This is important as modern racism – the binary of Black and White that underscores social discord today – was born out of transatlantic slavery. In the words of Eric Williams, in Capitalism and Slavery, ‘slavery was not born of racism: rather, racism was the consequence of slavery,’ specifically labour needed to develop the so-called ‘New World’, after the Native Americans were decimated. [Capitalism and slavery worked hand-in-hand, with the slave trade and the plantation system creating the capital for the industrial revolution. The plantation system even helped develop and inspire new industrial techniques for later capitalists. The proponents of capitalism held that free markets in goods and labour and the ability to invest money for profit would make the world a better place, but this period also saw the development of a widespread system of African chattel enslavement. Capitalism cannot be conceptually or historically separated from the institution of slavery.]

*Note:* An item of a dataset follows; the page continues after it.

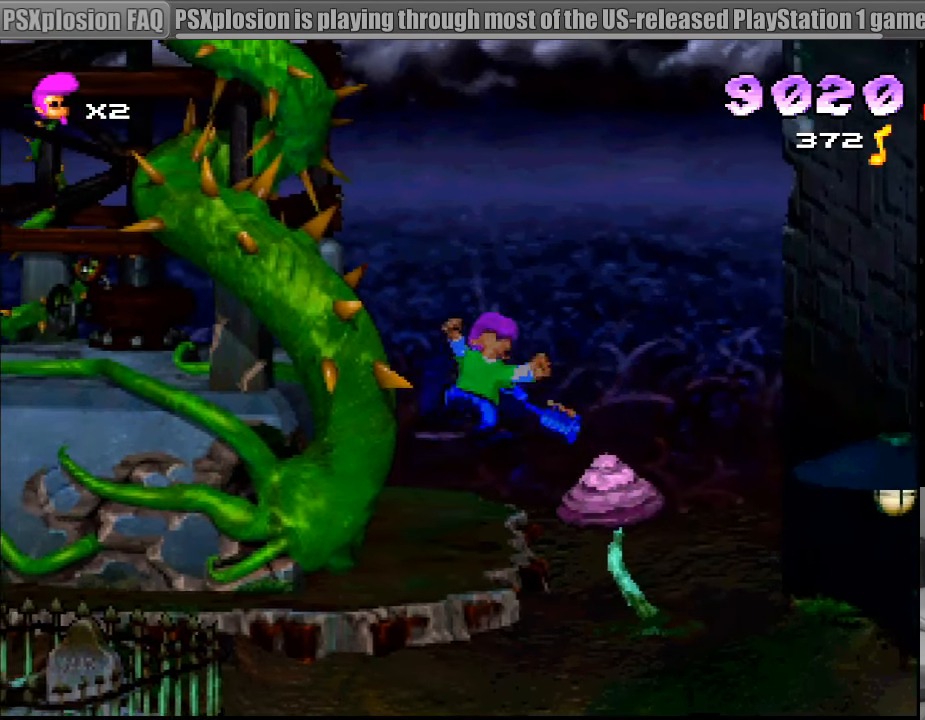
{"buttons": ["R1"], "events": [[117, "DPAD_RIGHT", "up"]]}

There was no greater corruption of the Gospel that the odious comingling of religion, politics, and wealth accumulation to the institutionalisation of transatlantic slavery. This great crime against humanity that enriched nations and individuals alike and provided the financial and organisational means to develop our modern world, was devised politically, constructed legally, justified scripturally, and accepted socially. [The colonialised version of Christianity was a series of papal bulls issued by Pope Nicolas V between 1452 and 1455 that granted Spain and Portugal (and later other European powers) the right to enslave sub-Saharan Africans.] [When Europeans first visited the African continent, the cradle of humankind and civilisation, they encountered empires and cities as advanced as their own. However, with the so-called ‘discovery’ of the exploitation of these new colonial possessions required a workforce that neither European nor could supply. The roots of modern Western racism are located in greed and a Eurocentric narcissism that conveyed a sense of dominion over all things. Through pseudoscience, social theory, and a colonialised version of Christianity, humanity was dichotomised between the ‘civilised’ and the ‘savages.’]

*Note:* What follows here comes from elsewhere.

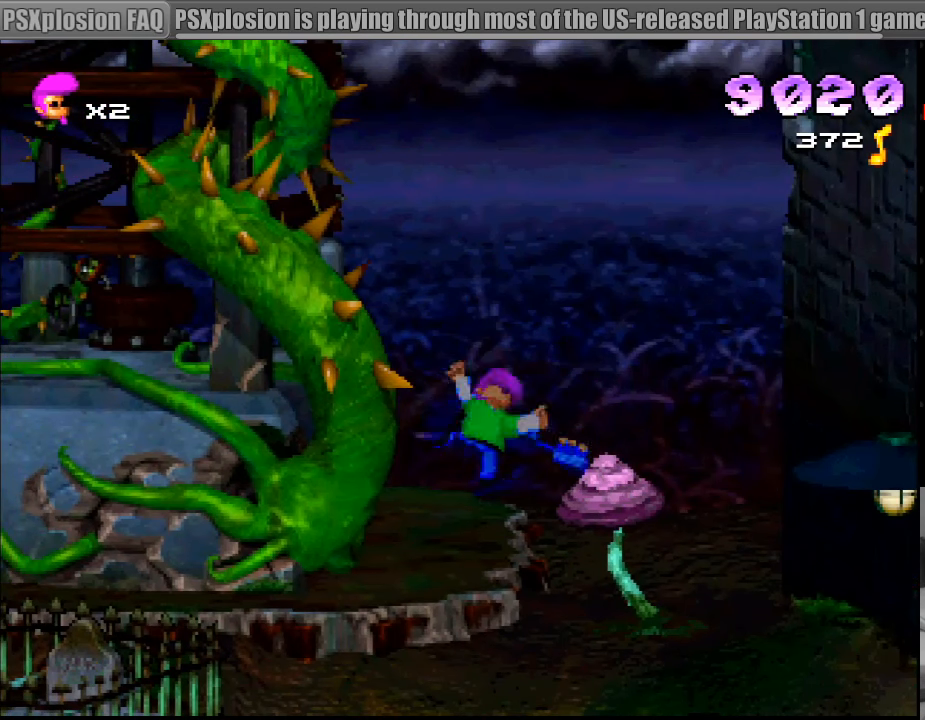
{"buttons": [], "events": [[200, "R1", "up"]]}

This system of racial bias, instituted hundreds of years ago, manifests today in the current disparities in wealth, education, health and criminal justice outcomes, among others.

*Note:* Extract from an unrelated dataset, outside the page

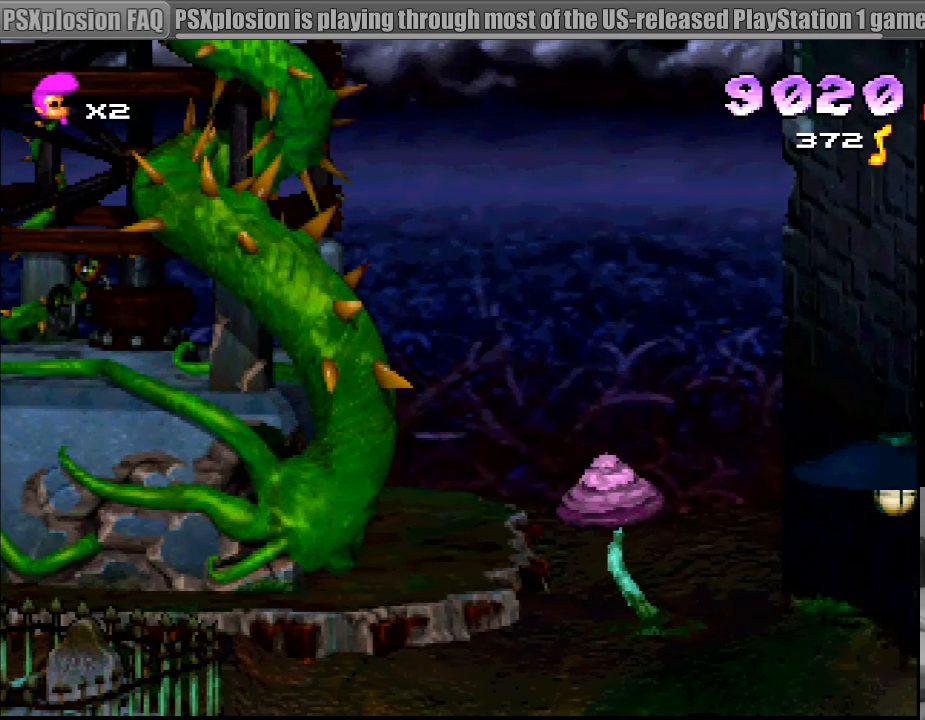
{"buttons": [], "events": []}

The recent Race Riots that further rent England’s social landscape, highlights that notwithstanding King Charles III’s proclamation that our nation’s ‘diversity is our greatest strength’, this power is yet to be realised as our kingdom remains disunited ethnically.
This racism is fermented not only by far-right politicians and extremist social media influencers, but the dominant zero-sum paradigm that perpetrates the myth that progress by one group comes at the expense of the other. Notwithstanding the net financial benefits of migration, Black and brown people, refugees and asylum seekers, are still portrayed as ‘takers’.[For centuries England has lied to her white offspring, satiating them on tales of Empire and colonial benevolence instead of liberating them with the incontrovertible truth of exploitation, oppression, marginalisation, and genocide. The largely white working-class men who recently embraced racist violence, are part of a long, sad history of white masculinity that has often been defined and reinforced through the subjugation of racialised, and gendered others.]
Nonetheless, I was reassured by the thousands of anti-racism protesters of all races, ethnicities, religions, and background who took to the streets across England during the race riots; for change begins with us.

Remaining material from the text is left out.